__INSTRUCTION__: Could you write out again, word for word, every line from the start of the rows through the line that contains "idées et astuces.", including both ends?

(Items from a data source)
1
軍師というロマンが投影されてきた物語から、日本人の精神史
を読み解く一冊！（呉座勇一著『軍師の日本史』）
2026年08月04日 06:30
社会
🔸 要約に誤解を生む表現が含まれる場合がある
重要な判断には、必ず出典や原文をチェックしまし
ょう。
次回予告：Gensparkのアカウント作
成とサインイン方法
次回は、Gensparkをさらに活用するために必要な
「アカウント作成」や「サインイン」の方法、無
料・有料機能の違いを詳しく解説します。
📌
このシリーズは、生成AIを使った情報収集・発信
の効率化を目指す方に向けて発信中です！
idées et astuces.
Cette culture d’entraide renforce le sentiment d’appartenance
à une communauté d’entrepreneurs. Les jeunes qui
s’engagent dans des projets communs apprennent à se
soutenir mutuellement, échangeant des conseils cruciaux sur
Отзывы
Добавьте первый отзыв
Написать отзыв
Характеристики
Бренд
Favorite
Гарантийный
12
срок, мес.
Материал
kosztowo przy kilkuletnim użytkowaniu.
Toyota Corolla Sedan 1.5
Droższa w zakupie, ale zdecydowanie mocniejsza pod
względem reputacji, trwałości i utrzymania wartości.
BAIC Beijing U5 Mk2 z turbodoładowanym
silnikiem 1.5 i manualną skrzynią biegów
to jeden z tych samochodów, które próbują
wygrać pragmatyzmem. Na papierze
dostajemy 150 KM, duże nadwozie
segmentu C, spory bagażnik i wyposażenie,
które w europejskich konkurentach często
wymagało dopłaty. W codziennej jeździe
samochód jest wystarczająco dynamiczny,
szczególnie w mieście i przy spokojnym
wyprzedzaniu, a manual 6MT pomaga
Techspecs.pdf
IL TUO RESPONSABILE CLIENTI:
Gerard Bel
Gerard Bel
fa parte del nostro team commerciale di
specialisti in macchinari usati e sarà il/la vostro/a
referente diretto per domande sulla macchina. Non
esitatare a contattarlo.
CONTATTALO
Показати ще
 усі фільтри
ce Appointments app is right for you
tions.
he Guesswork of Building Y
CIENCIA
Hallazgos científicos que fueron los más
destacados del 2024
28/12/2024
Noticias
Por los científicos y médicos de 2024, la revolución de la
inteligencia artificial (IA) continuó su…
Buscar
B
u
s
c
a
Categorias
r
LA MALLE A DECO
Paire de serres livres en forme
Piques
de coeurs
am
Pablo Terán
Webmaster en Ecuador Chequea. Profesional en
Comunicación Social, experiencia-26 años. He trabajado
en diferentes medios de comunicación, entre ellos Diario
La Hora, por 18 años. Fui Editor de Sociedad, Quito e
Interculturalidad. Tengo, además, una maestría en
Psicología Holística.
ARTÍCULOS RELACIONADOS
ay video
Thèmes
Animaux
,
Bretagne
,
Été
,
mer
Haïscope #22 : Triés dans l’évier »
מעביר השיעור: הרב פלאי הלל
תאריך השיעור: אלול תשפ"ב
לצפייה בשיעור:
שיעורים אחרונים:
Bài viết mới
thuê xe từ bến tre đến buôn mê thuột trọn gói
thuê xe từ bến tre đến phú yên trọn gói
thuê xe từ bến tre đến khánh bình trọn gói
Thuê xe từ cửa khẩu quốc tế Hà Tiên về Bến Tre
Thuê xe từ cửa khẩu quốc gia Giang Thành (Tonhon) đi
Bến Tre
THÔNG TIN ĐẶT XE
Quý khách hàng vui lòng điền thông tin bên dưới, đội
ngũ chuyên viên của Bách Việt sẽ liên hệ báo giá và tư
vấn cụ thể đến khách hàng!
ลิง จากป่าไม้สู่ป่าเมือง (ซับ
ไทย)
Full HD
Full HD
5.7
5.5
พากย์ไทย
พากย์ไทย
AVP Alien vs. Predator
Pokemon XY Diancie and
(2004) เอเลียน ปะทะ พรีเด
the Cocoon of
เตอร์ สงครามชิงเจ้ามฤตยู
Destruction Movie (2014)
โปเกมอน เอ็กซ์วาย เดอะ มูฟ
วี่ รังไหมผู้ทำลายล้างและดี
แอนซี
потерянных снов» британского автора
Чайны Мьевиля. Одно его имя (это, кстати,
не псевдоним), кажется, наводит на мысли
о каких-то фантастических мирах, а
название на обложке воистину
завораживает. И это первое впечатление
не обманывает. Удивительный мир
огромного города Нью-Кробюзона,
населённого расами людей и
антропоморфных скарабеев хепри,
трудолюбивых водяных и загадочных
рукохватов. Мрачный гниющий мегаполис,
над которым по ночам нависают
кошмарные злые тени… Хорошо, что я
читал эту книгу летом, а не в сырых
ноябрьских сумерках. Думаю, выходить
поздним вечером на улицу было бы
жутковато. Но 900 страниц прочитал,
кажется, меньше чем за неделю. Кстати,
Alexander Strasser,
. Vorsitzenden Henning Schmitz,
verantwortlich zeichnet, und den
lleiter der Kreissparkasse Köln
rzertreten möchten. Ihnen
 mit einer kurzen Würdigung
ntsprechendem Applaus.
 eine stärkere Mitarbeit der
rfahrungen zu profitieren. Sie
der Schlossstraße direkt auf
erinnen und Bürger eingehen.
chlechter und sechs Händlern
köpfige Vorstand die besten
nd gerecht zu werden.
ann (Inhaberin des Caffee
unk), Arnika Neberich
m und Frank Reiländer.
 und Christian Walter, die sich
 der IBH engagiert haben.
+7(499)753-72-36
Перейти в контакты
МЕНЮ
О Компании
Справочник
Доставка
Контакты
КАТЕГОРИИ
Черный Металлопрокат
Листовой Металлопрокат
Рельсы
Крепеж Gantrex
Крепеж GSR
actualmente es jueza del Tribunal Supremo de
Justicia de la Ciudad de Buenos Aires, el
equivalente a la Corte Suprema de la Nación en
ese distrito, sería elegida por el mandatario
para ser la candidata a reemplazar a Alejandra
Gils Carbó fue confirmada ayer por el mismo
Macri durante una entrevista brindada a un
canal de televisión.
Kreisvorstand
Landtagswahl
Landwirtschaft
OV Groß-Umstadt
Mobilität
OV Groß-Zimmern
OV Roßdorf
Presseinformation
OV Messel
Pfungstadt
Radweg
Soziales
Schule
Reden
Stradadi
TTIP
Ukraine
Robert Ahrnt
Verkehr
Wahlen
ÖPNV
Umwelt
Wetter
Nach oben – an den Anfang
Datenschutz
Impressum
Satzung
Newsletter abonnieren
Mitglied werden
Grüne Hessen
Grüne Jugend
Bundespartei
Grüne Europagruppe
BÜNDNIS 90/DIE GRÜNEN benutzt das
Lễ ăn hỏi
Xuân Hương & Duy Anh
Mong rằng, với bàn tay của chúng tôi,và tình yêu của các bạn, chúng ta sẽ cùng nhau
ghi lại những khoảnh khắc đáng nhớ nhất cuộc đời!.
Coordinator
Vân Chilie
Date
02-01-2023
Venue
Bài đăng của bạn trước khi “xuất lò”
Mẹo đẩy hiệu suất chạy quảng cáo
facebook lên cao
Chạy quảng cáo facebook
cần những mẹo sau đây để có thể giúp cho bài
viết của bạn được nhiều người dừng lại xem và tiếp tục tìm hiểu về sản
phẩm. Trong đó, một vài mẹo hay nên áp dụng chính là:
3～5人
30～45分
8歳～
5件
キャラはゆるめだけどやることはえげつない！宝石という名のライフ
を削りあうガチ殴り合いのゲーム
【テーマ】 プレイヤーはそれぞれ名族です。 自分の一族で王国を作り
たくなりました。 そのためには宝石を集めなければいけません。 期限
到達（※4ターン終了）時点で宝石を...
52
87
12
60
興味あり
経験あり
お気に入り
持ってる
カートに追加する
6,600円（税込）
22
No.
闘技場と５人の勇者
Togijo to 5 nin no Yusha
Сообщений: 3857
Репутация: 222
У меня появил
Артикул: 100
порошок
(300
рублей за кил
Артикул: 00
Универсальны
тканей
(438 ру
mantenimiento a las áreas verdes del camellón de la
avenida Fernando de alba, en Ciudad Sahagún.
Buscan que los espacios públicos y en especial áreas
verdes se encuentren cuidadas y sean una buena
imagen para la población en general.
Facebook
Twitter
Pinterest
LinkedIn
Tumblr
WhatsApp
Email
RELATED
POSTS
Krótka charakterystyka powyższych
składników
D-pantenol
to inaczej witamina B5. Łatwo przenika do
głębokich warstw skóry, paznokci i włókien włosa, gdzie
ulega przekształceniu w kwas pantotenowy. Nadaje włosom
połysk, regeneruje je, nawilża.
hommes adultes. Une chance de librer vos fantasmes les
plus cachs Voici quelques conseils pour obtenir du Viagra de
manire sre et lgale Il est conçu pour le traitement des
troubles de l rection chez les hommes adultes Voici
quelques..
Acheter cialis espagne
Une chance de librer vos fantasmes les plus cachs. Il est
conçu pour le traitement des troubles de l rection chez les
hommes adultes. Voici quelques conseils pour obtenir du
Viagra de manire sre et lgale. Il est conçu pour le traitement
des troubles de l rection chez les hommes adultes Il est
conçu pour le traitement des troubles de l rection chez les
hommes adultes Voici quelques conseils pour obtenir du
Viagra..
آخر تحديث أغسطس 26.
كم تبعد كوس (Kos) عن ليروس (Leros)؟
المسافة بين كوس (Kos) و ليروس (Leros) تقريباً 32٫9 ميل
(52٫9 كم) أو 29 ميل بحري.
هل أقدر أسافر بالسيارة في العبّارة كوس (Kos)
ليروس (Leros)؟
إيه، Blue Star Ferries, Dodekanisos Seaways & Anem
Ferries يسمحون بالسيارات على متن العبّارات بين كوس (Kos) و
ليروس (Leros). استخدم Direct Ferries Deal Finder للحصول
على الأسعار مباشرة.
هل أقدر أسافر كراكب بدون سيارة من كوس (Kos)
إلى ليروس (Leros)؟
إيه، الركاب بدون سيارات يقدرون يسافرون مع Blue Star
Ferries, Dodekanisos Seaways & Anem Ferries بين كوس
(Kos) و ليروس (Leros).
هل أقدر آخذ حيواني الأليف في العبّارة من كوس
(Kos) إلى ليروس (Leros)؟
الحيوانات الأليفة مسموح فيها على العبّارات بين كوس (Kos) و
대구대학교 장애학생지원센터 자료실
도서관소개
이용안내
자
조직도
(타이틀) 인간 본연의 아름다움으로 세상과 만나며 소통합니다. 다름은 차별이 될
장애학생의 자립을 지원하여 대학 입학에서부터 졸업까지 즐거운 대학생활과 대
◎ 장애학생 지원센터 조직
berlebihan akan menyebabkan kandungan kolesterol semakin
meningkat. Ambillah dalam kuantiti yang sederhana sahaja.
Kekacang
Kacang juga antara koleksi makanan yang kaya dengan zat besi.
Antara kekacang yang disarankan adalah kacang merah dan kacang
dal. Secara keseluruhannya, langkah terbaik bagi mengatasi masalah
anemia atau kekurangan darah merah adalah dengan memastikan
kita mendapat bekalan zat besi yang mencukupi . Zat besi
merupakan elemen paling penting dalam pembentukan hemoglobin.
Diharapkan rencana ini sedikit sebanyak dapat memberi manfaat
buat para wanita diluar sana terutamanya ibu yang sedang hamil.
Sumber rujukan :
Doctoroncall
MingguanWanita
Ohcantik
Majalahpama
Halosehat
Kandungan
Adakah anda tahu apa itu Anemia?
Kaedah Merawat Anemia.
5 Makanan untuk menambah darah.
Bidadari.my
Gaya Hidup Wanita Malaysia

__RESULT OF THE TASK__:
1
軍師というロマンが投影されてきた物語から、日本人の精神史
を読み解く一冊！（呉座勇一著『軍師の日本史』）
2026年08月04日 06:30
社会
🔸 要約に誤解を生む表現が含まれる場合がある
重要な判断には、必ず出典や原文をチェックしまし
ょう。
次回予告：Gensparkのアカウント作
成とサインイン方法
次回は、Gensparkをさらに活用するために必要な
「アカウント作成」や「サインイン」の方法、無
料・有料機能の違いを詳しく解説します。
📌
このシリーズは、生成AIを使った情報収集・発信
の効率化を目指す方に向けて発信中です！
idées et astuces.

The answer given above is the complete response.